The status of London as the world's financial hub may change after Brexit. [Andy Rain/EPA]

The UK has repeated its demands for a post-Brexit agreement on financial services to go way beyond the EU’s current standard with third countries in a new government paper, warning that a ‘hard Brexit’ will damage the EU.

The paper published on Monday (20 August) insists that “ruletaking (from the EU) …will simply not work for this sector”

The UK believes that the City of London’s status as Europe’s leading financial services centre gives it a position of strength in the Brexit talks, warning that the EU economy will also be hit if London suffers as a result of the UK’s exit from the EU.

It states that UK-located banks underwrite around half of the debt and equity issued by EU companies, that 1.4 trillion of European assets are managed in the UK, and that more than twice as many euros are trading in the UK than in the entire eurozone.

It adds that “if mutual market access is lost, independent analysis indicates economic benefits from UK FS activity relocating to the EU27 will be more than offset by negative fragmentation and lost efficiency.”

The EU’s standard agreement on ‘regulatory equivalence’ in financial services would not work, they say, because that would give the European Commission the power to rescind equivalence at very short notice. Instead, they are seeking ‘enhanced equivalence’ that goes beyond what the EU already has with other countries.

Instead, the UK wants its future deal with the EU on financial services to look similar to the new EU-Japan pact.

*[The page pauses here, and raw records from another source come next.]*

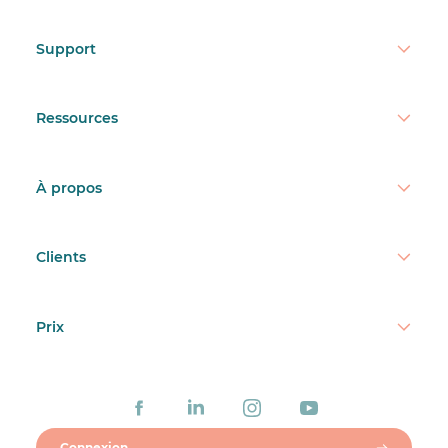
Support
Ressources
À propos
Clients
Prix
Connexion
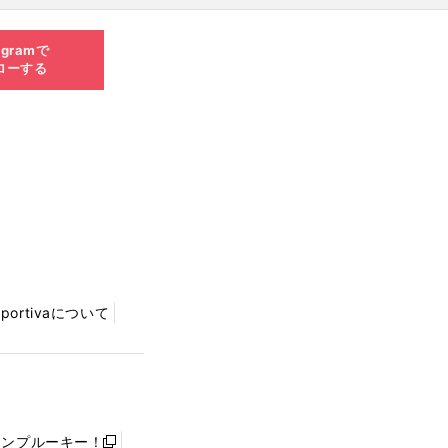
agramで
ローする
Sportivaについて
ャンプルーキー！
新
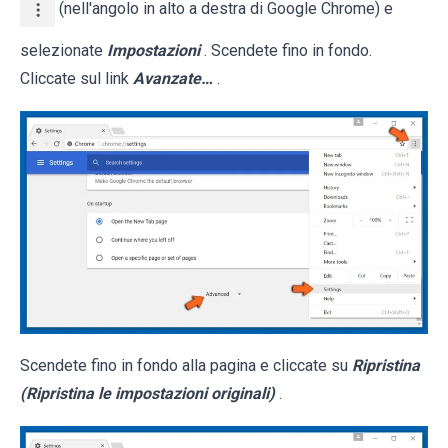
(nell'angolo in alto a destra di Google Chrome) e
selezionate
Impostazioni
. Scendete fino in fondo.
Cliccate sul link
Avanzate…
.
Scendete fino in fondo alla pagina e cliccate su
Ripristina
(Ripristina le impostazioni originali)
.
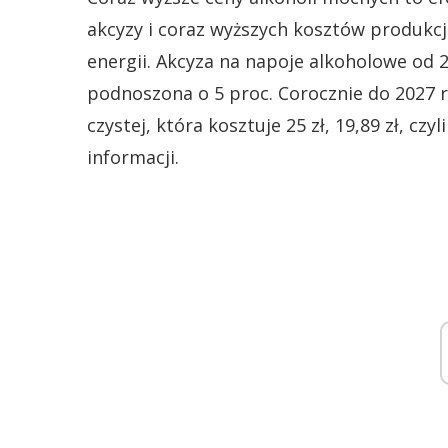
akcyzy i coraz wyższych kosztów produkcj
energii. Akcyza na napoje alkoholowe od 2
podnoszona o 5 proc. Corocznie do 2027 r
czystej, która kosztuje 25 zł, 19,89 zł, cz
informacji.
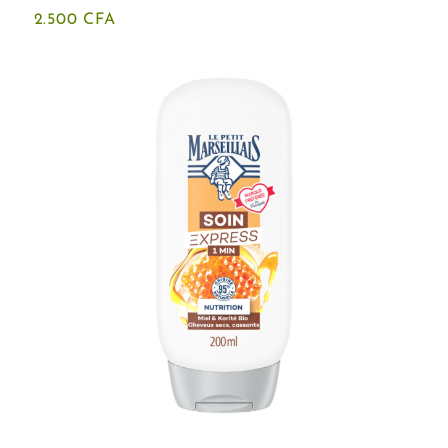
2.500
CFA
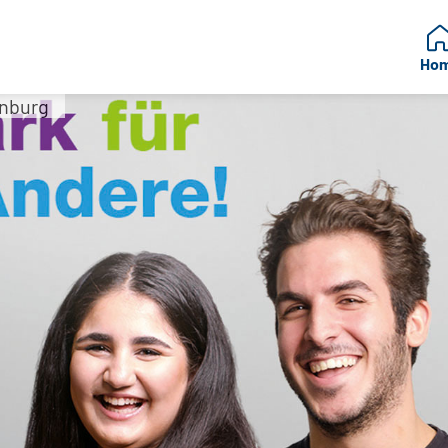
Ho
enburg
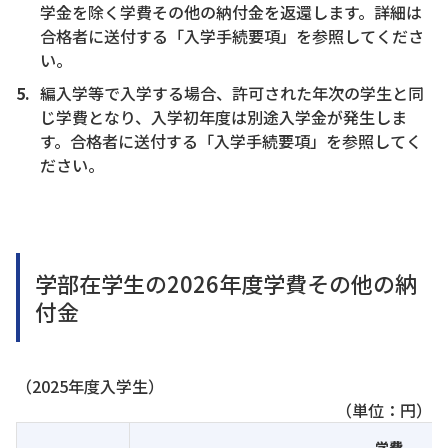
学金を除く学費その他の納付金を返還します。詳細は
合格者に送付する「入学手続要項」を参照してくださ
い。
編入学等で入学する場合、許可された年次の学生と同
じ学費となり、入学初年度は別途入学金が発生しま
す。合格者に送付する「入学手続要項」を参照してく
ださい。
学部在学生の2026年度学費その他の納
付金
（2025年度入学生）
（単位：円）
学費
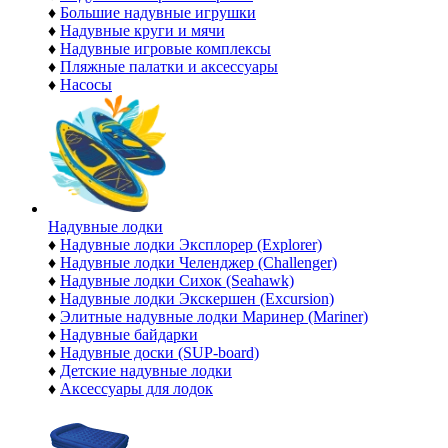
♦
Большие надувные игрушки
♦
Надувные круги и мячи
♦
Надувные игровые комплексы
♦
Пляжные палатки и аксессуары
♦
Насосы
Надувные лодки
♦
Надувные лодки Эксплорер (Explorer)
♦
Надувные лодки Челенджер (Challenger)
♦
Надувные лодки Сихок (Seahawk)
♦
Надувные лодки Экскершен (Excursion)
♦
Элитные надувные лодки Маринер (Mariner)
♦
Надувные байдарки
♦
Надувные доски (SUP-board)
♦
Детские надувные лодки
♦
Аксессуары для лодок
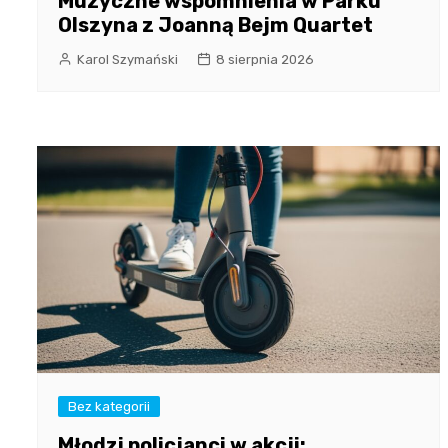
Muzyczne wspomnienia w Parku
Olszyna z Joanną Bejm Quartet
Karol Szymański
8 sierpnia 2026
Bez kategorii
Młodzi policjanci w akcji:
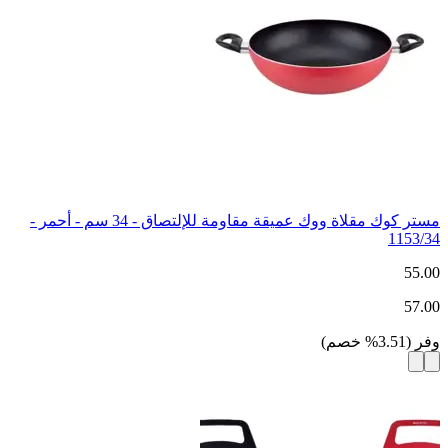
مستر كوك مقلاة ووك عميقة مقاومة للإلتصاق - 34 سم - أحمر -
1153/34
55.00
57.00
وفر
(
3.51
%
خصم
)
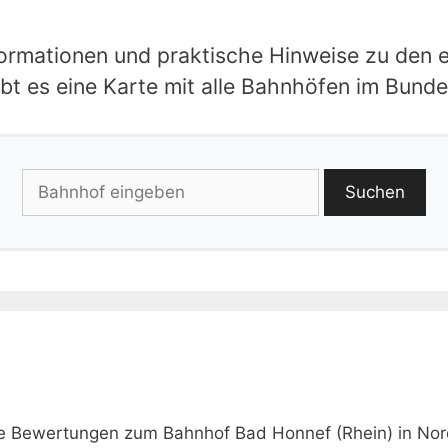
nformationen und praktische Hinweise zu den
bt es eine Karte mit alle Bahnhöfen im Bunde
Suchen
ie Bewertungen zum Bahnhof Bad Honnef (Rhein) in Nor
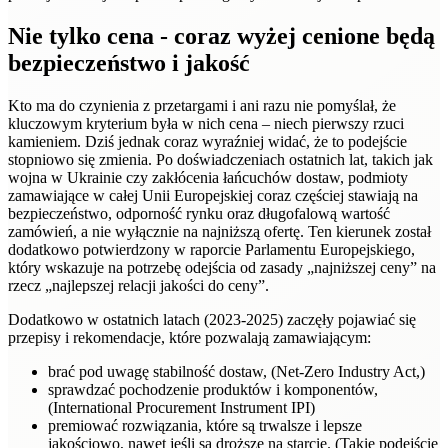
Nie tylko cena - coraz wyżej cenione będą
bezpieczeństwo i jakość
Kto ma do czynienia z przetargami i ani razu nie pomyślał, że
kluczowym kryterium była w nich cena – niech pierwszy rzuci
kamieniem. Dziś jednak coraz wyraźniej widać, że to podejście
stopniowo się zmienia. Po doświadczeniach ostatnich lat, takich jak
wojna w Ukrainie czy zakłócenia łańcuchów dostaw, podmioty
zamawiające w całej Unii Europejskiej coraz częściej stawiają na
bezpieczeństwo, odporność rynku oraz długofalową wartość
zamówień, a nie wyłącznie na najniższą ofertę. Ten kierunek został
dodatkowo potwierdzony w raporcie Parlamentu Europejskiego,
który wskazuje na potrzebę odejścia od zasady „najniższej ceny” na
rzecz „najlepszej relacji jakości do ceny”.
Dodatkowo w ostatnich latach (2023-2025) zaczęły pojawiać się
przepisy i rekomendacje, które pozwalają zamawiającym:
brać pod uwagę stabilność dostaw, (Net-Zero Industry Act,)
sprawdzać pochodzenie produktów i komponentów,
(International Procurement Instrument IPI)
premiować rozwiązania, które są trwalsze i lepsze
jakościowo, nawet jeśli są droższe na starcie. (Takie podejście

That would mean access to each other’s markets together with a bilateral agreement covering regulatory co-operation, data sharing and dispute resolution.

That, says the UK, would “not require identical rules but will take an outcomes-based approach”.

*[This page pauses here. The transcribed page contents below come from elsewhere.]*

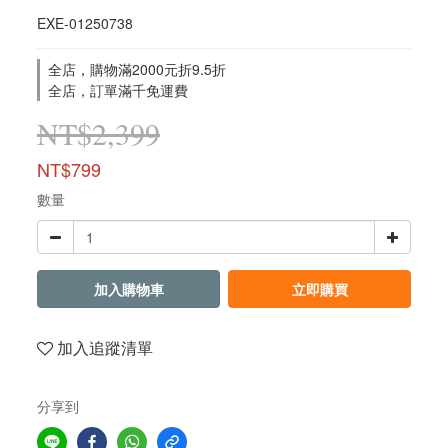
EXE-01250738
全店，購物滿2000元折9.5折
全店，訂單滿千免運費
NT$2,399
NT$799
數量
加入購物車
立即購買
加入追蹤清單
分享到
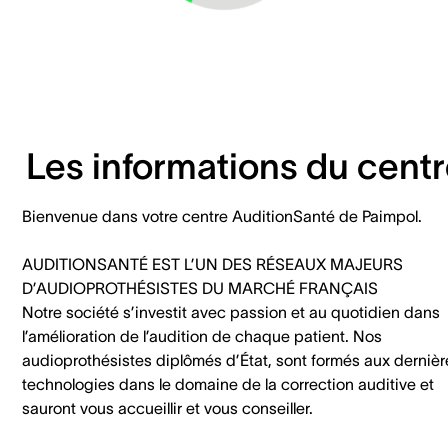
Les informations du cent
Bienvenue dans votre centre AuditionSanté de Paimpol.
AUDITIONSANTÉ EST L’UN DES RÉSEAUX MAJEURS
D’AUDIOPROTHÉSISTES DU MARCHÉ FRANÇAIS
Notre société s’investit avec passion et au quotidien dans
l’amélioration de l’audition de chaque patient. Nos
audioprothésistes diplômés d’État, sont formés aux dernièr
technologies dans le domaine de la correction auditive et
sauront vous accueillir et vous conseiller.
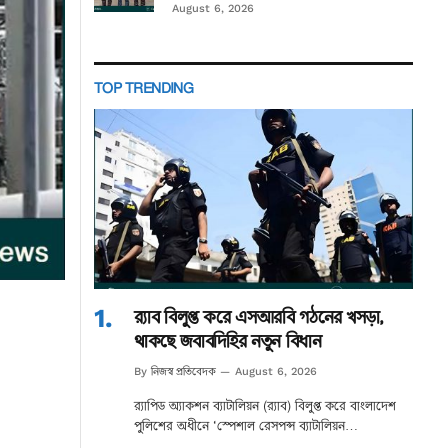
August 6, 2026
TOP TRENDING
র‌্যাব বিলুপ্ত করে এসআরবি গঠনের খসড়া,
থাকছে জবাবদিহির নতুন বিধান
নিজস্ব প্রতিবেদক
By
August 6, 2026
র‌্যাপিড অ্যাকশন ব্যাটালিয়ন (র‌্যাব) বিলুপ্ত করে বাংলাদেশ
পুলিশের অধীনে ‘স্পেশাল রেসপন্স ব্যাটালিয়ন…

May's Brexit blueprint faces backlash after sacrificing services

Even though Theresa May’s Brexit White Paper prompted a furious reaction from a large section of her Conservative party, not to mention a broadside from US President Donald Trump, not everyone was unhappy with it.

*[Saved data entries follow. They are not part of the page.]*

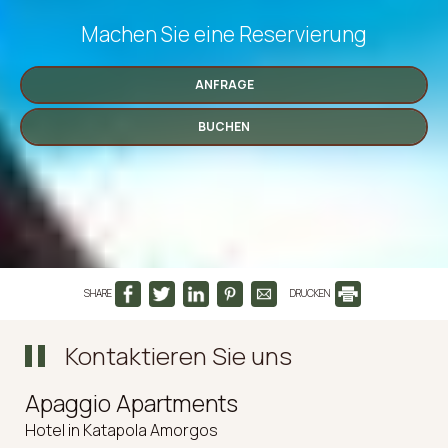
Machen Sie eine Reservierung
ANFRAGE
BUCHEN
SHARE
DRUCKEN
Kontaktieren Sie uns
Apaggio Apartments
Hotel in Katapola Amorgos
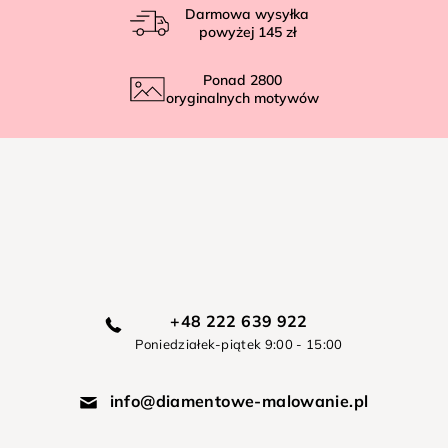
Darmowa wysyłka
powyżej
145 zł
Ponad
2800
oryginalnych motywów
+48 222 639 922
Poniedziałek-piątek 9:00 - 15:00
info@diamentowe-malowanie.pl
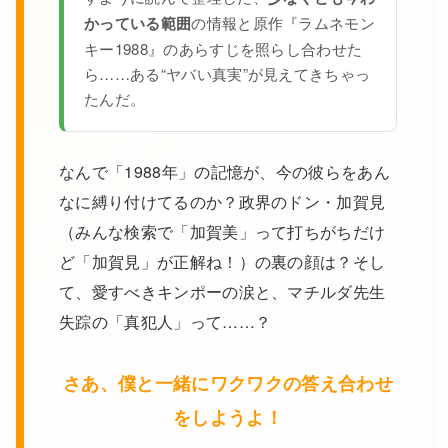
かっている範囲
の情報と原作『ラムネモン
キー1988』のあらすじを照らし合わせた
ら……ある“ヤバい真実”が見えてきちゃっ
たんだ。
なんで「1988年」の記憶が、今の彼らをあん
なに縛り付けてるのか？政界のドン・加賀見
（みんな検索で「加賀美」って打ちがちだけ
ど「加賀見」が正解ね！）の裏の顔は？そし
て、愛すべきキンポーの涙と、マチルダ先生
失踪の「真犯人」って……？
さあ、僕と一緒にワクワクの答え合わせ
をしようよ！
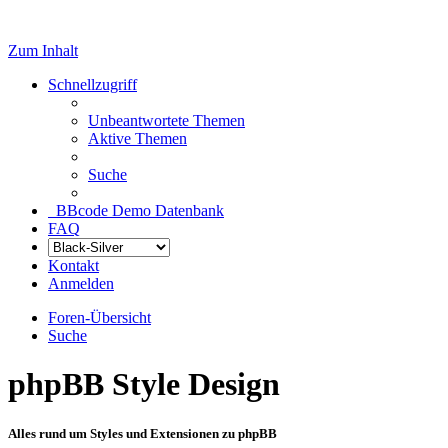
Zum Inhalt
Schnellzugriff
Unbeantwortete Themen
Aktive Themen
Suche
BBcode Demo Datenbank
FAQ
Kontakt
Anmelden
Foren-Übersicht
Suche
phpBB Style Design
Alles rund um Styles und Extensionen zu phpBB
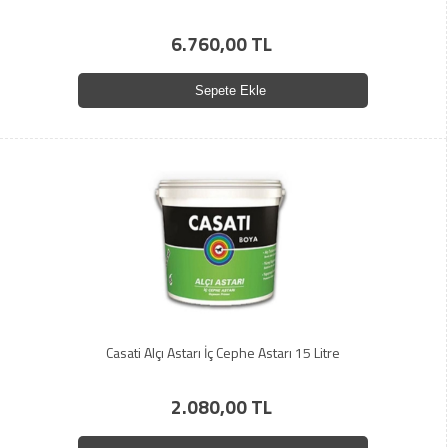
6.760,00 TL
Sepete Ekle
Casati Alçı Astarı İç Cephe Astarı 15 Litre
2.080,00 TL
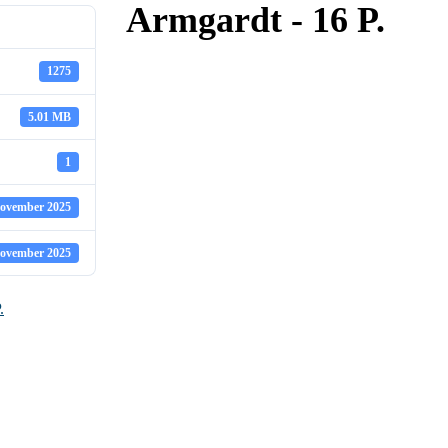
Armgardt - 16 P.
1275
5.01 MB
1
November 2025
November 2025
.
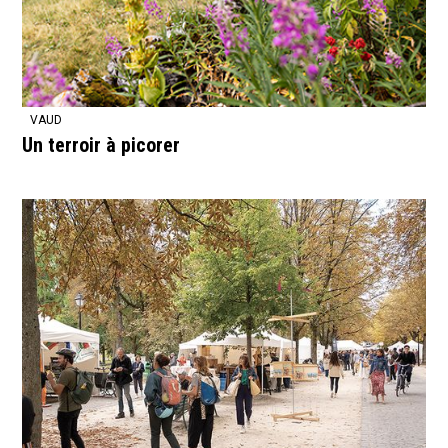
VAUD
Un terroir à picorer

However, EU negotiators remain opposed to special treatment for financial services, while European Commission chief negotiator Michel Barnier has warned that the sector is unlikely to be covered in a trade deal if the UK insists on leaving the single market.

A separate paper on ‘fair and open competition’, also published on Monday, promises to commit the UK to “ongoing harmonisation” with EU rules on state aid; and to a series of “non-regression commitments” on the environment and social and employment standards.

That would keep the UK as a ‘rule-taker’ on state aid-related policy, adhering to rulings made by the European Court of Justice on state aid, and putting future EU revisions to state aid into UK law.

The move to enshrine EU environmental, social and employment regulations will disappoint Brexiteers on the right of May’s Conservative party, who had hoped to use Britain’s EU exit to unpick laws they view as overly burdensome on businesses.

But UK officials have dismissed the notion that Theresa May’s government views Brexit as an opportunity for a bonfire of regulations.

“Nothing could be further from what she (the PM) is about. We’re not going to reduce standards,” said a UK official.

“We are going way beyond what is in any other FTA (free trade agreement) – and that should encourage the EU to come back in a more generous way,” he added.